I have been working as a medical translator for years, helping patients and healthcare professionals understand each other in situations that often carry life-changing weight. I thought I understood not just the language of medicine, but its deeper meaning related to those receiving treatment.
Everything changed the day my two worlds met: when I became a patient, and more to the point, a mother who was left in a state of uncertainty after a medical diagnosis.
Where two worlds collided
As a medical translator, I had always served as a bridge between clinical language and patients’ experience. I interpreted diagnoses, treatment options, and complicated conversations regarding rare conditions.
However, I felt that distance between my professional role and personal life suddenly disappear when I became pregnant and was informed that my unborn baby could have Edwards Syndrome. The words I had translated a million times before were no longer abstract but very personal.

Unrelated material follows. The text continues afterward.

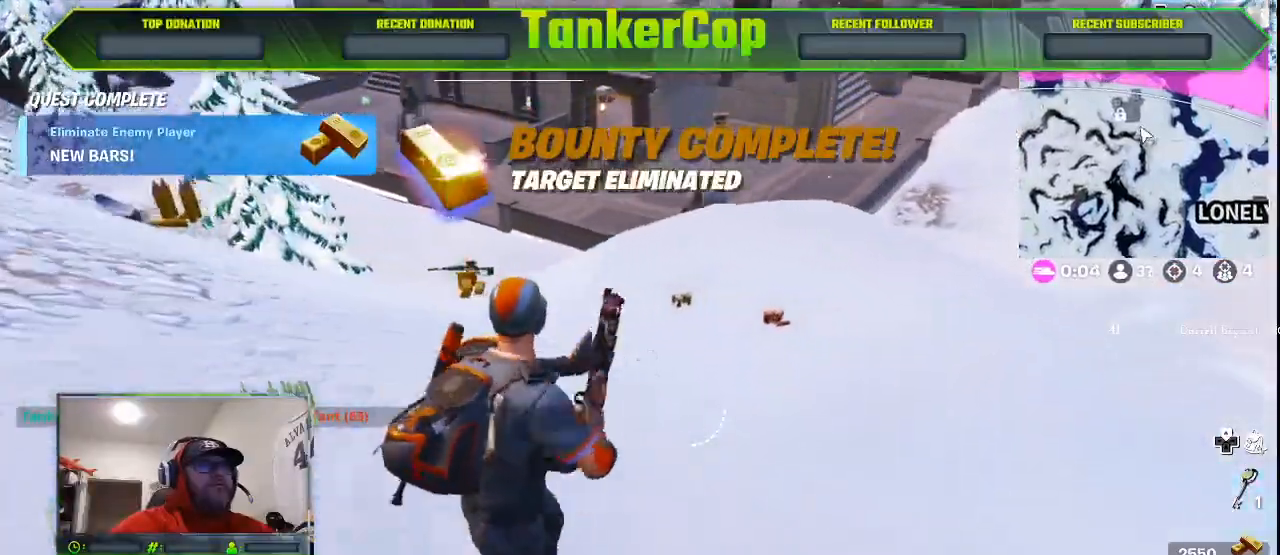
{"dt_ms": 500, "buttons": [], "left_stick": "up-right", "right_stick": "left", "events": [[500, "right_stick", "left"]]}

Entering the world of medical translation
My interest in medical translation started with an interest in language and science. As time progressed, I was assigned to work on complex cases, genetic disorders, rare cases, and high-risk pregnancy. I had translated discussions about prognosis, survival, and difficult decisions, and I believed I understood them.
But intellectually knowing something is one thing, and living it is another.
Translating a diagnosis versus living it
I was clear and composed in my professional life and handling of each case. I focused on accuracy, without emotional involvement.
However, when I was pregnant and received the potential Edwards Syndrome diagnosis, I sensed the emotional burden of each word.
Terms such as “risk,” “abnormality,” and “limited survival” were no longer clinical terms but horrific ones. I finally truly realized how confusing medical information could be to patients and families.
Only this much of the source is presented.